ST. PAUL, Minn. (AP) — Minnesota finance officials pegged a projected state budget surplus Thursday at nearly $1.9 billion over the next 19 months.

The economic forecast produced by the Department of Minnesota Management and Budget details state government finances while estimating the amount of money lawmakers will have at their disposal in the Legislature's election-year session.

The surplus comes from a variety of factors, including higher-than-estimated tax collections, plus the $865 million left unspent by the Legislature and Gov. Mark Dayton last session after they failed to agree on a tax-cut bill and a long-term spending plan for road and mass transit construction. The forecast also looks at spending patterns and economic conditions around the world that are expected for years into the future. It takes into account potential issues, such as a mining industry facing tumult and a sputtering stock market that could translate into smaller capital gains tax collections.

In announcing the figure, the state's budget agency added a word of caution: "Minnesota's budget outlook has improved from previous estimates despite a weaker economic outlook."

Speaking Wednesday before the report was released, Dayton said a healthy surplus would punctuate a "remarkable turnaround" from the repeat deficits he faced early in his tenure as governor.

By law, one-third of the excess money is automatically shifted into the state's rainy-day reserves. That takes $665 million of the surplus off the table, leaving about $1.2 billion for lawmakers to tussle over.

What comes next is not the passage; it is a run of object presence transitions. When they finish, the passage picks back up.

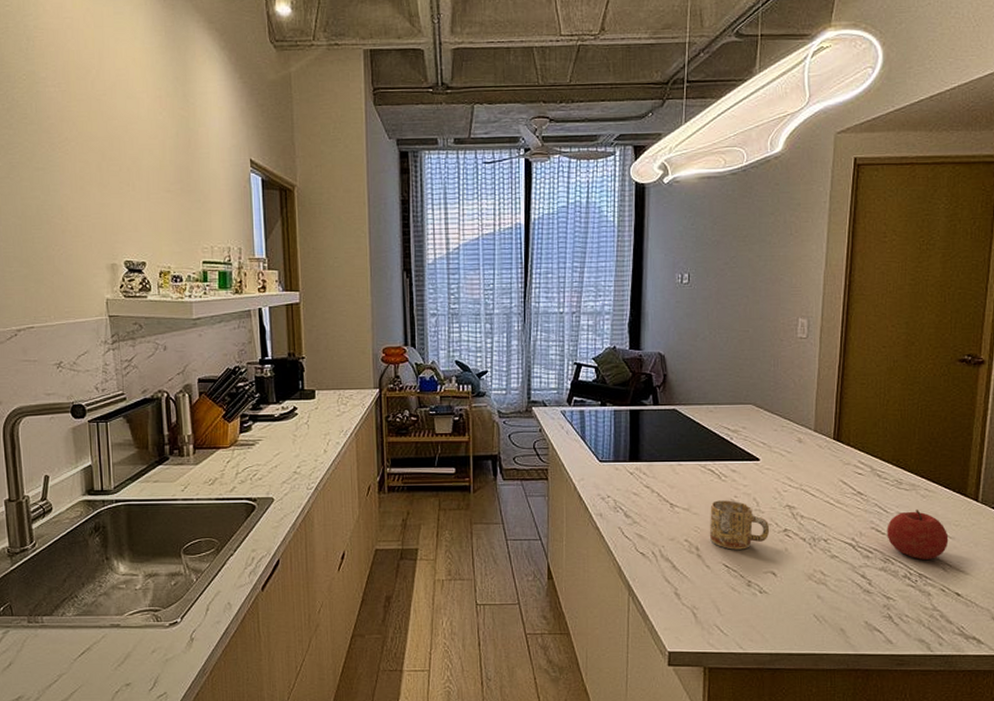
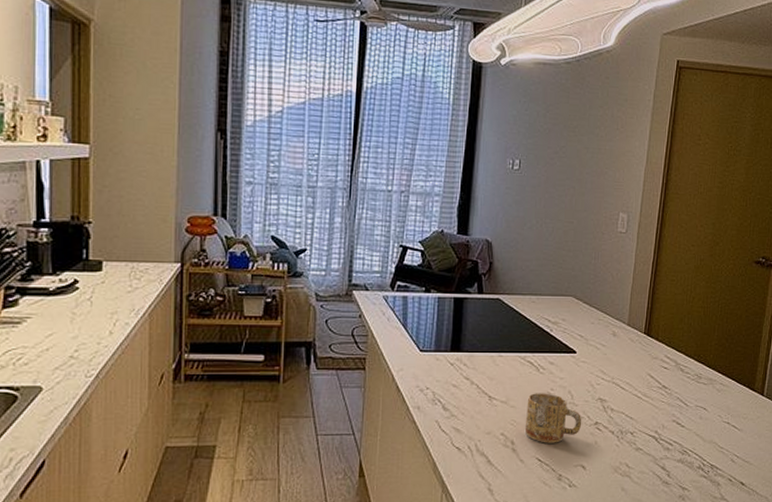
fruit: present [887,510,949,560] -> none [685,403,738,451]

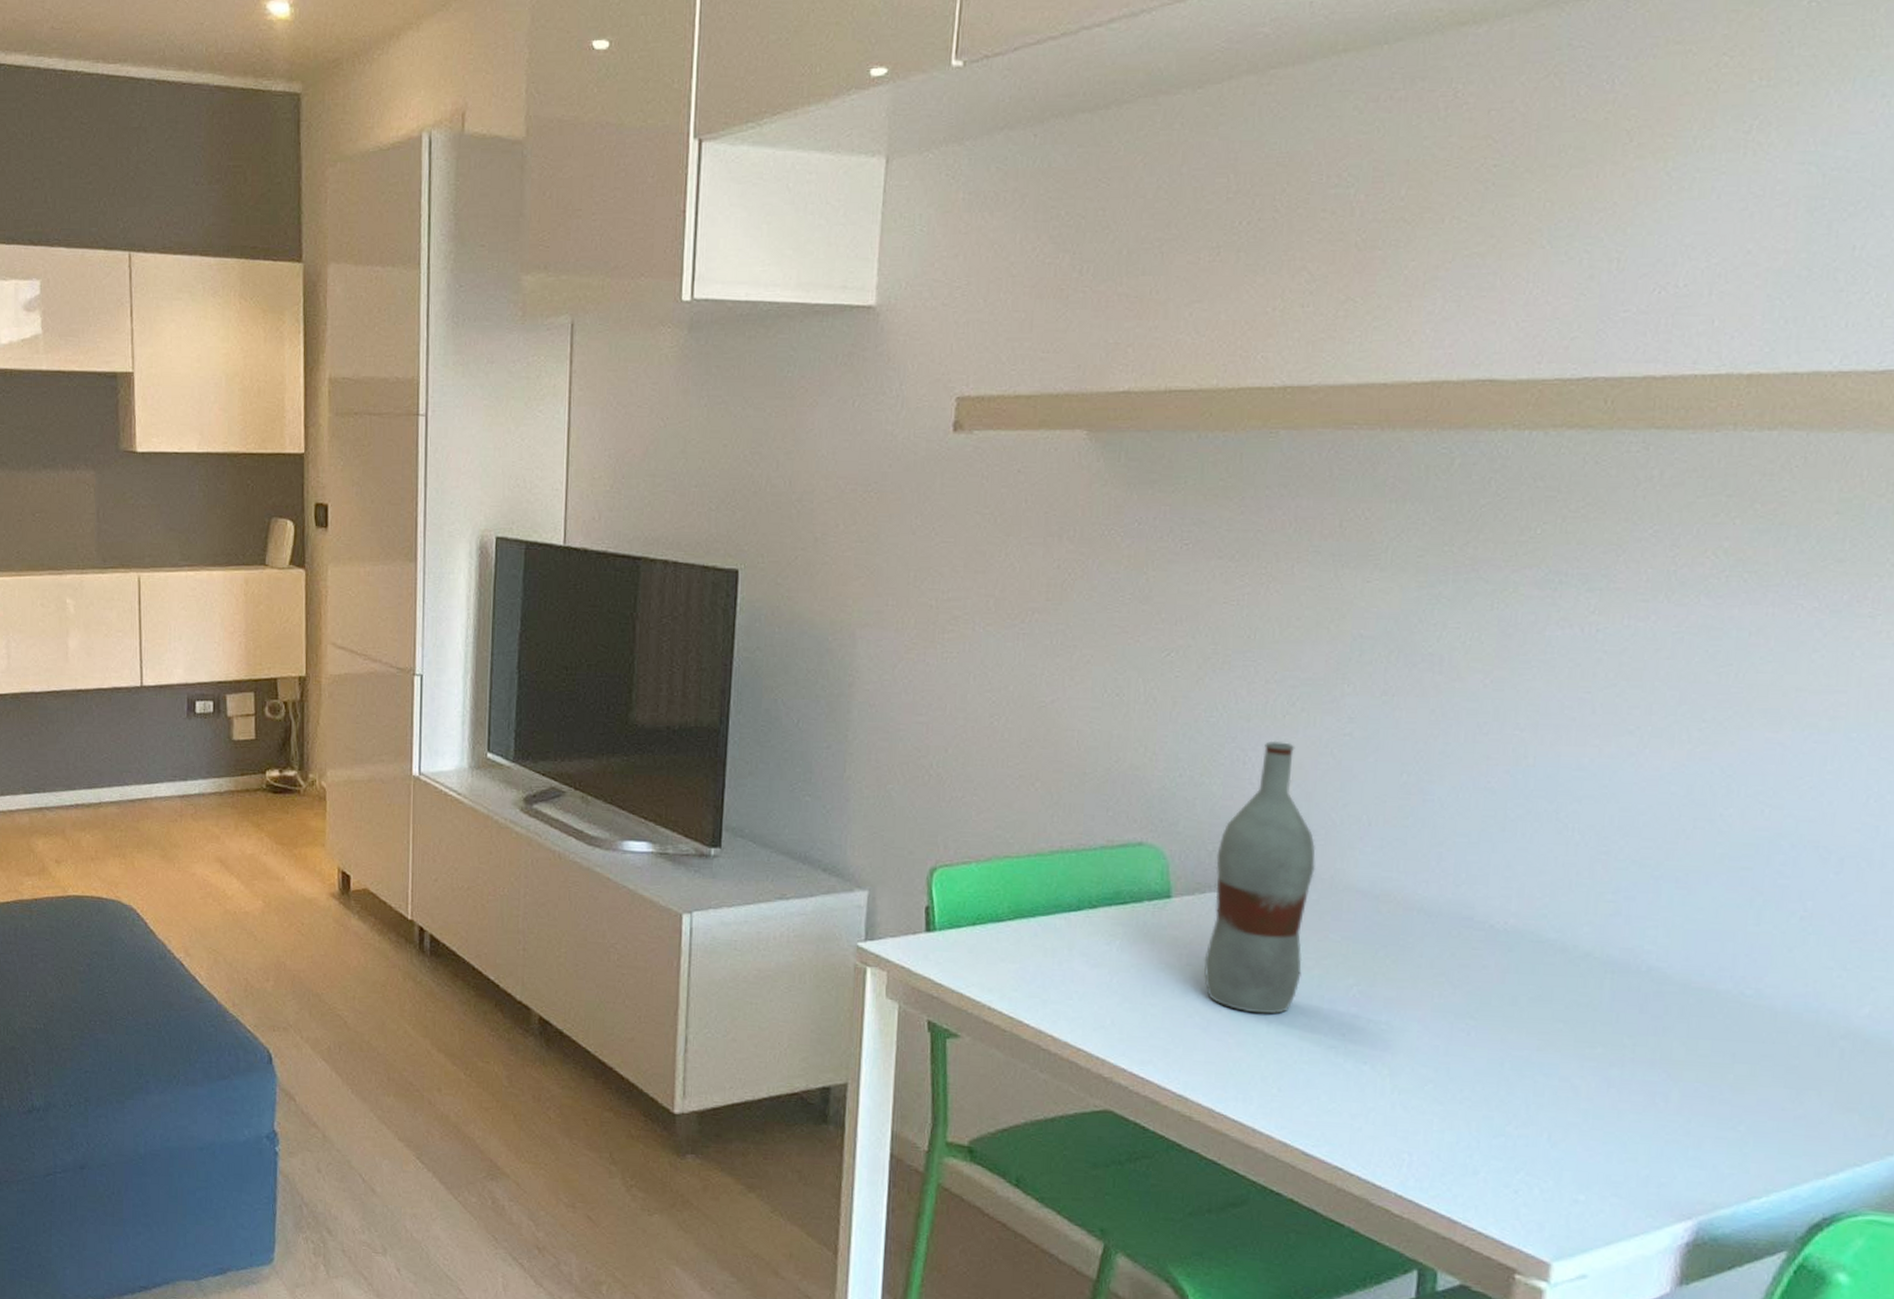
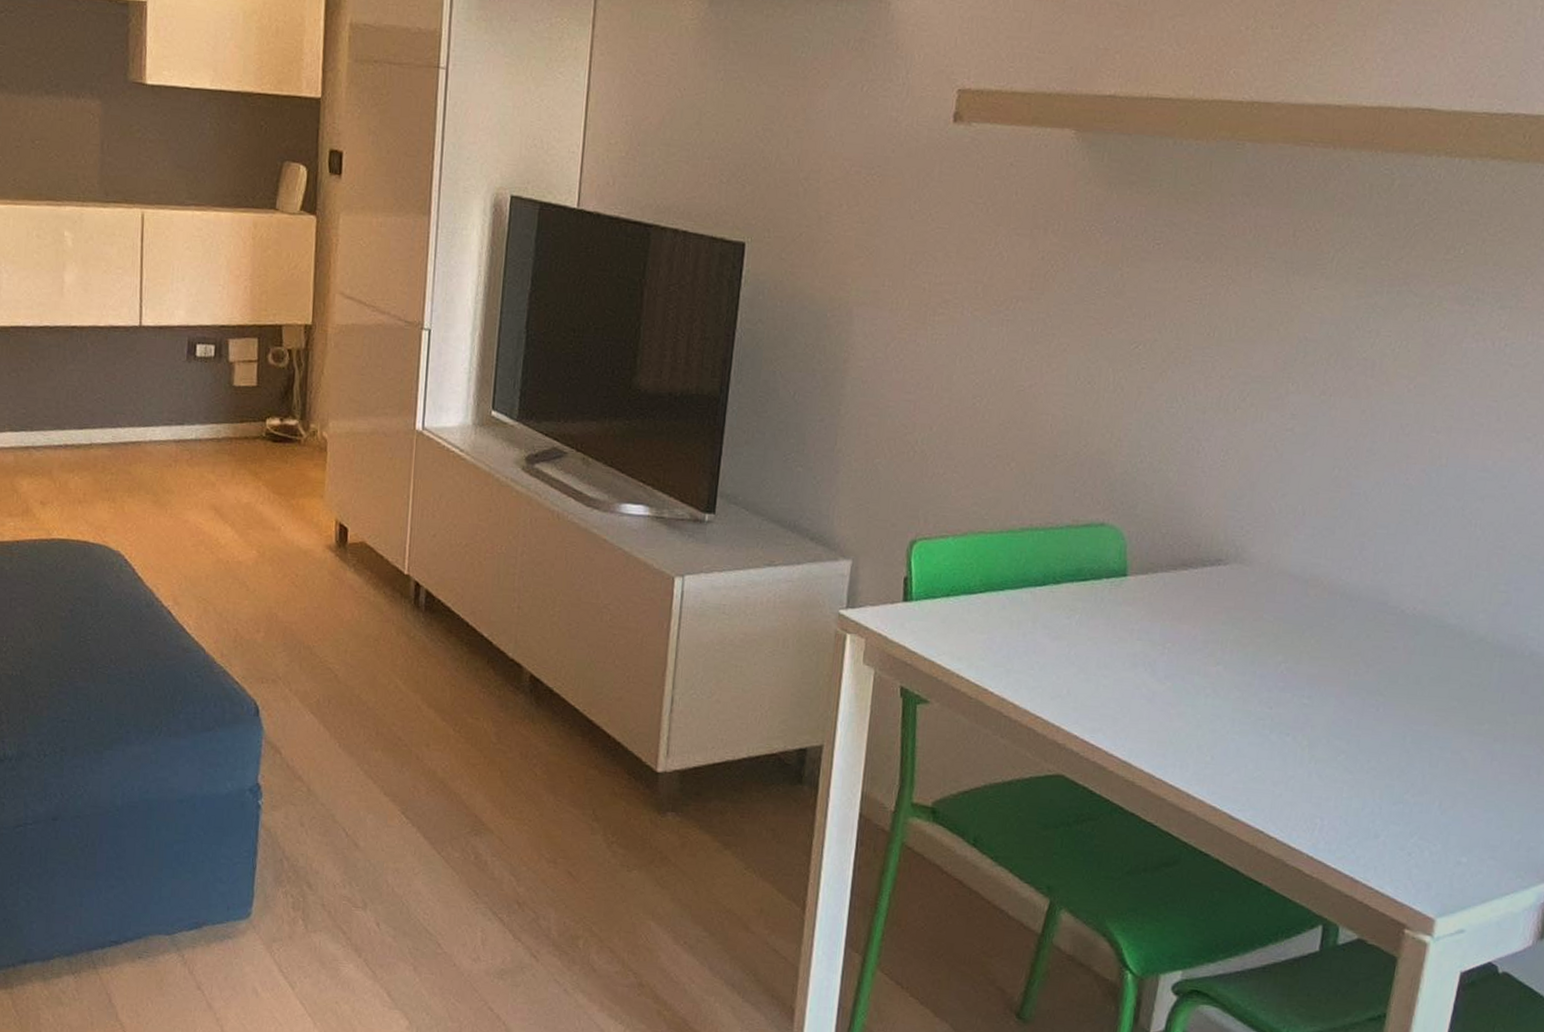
bottle: present [1203,740,1316,1014] -> none [1152,432,1257,688]

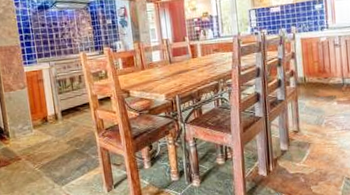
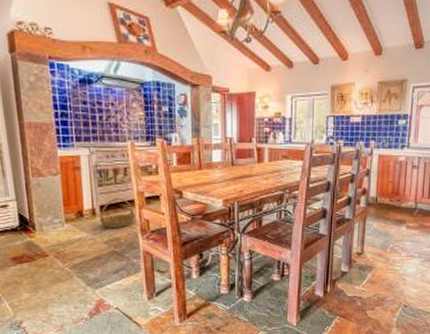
basket: none [61,102,91,130] -> present [100,198,135,228]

"Not only are we spending money responsibly, but we're setting money aside for the next economic downturn whenever that occurs," Dayton said.

Senate Republican Leader David Hann called for some of the money to be put toward improving roads and bridges "and give the rest of the surplus back to taxpayers."

Minnesota currently has reserve and cash-flow accounts with a combined $1.3 billion. State finance officials have a goal of building that above $2 billion.

Republicans who lead the House have pressed to send a big portion of the money back to taxpayers through tax cuts, though there is expected to be significant discussion about what form those take and how much the state can afford. The same goes for spending plans pursued by Dayton and fellow Democrats, most notably proposals to increase school spending.

There will be one more economic forecast before the 2016 session begins in early March.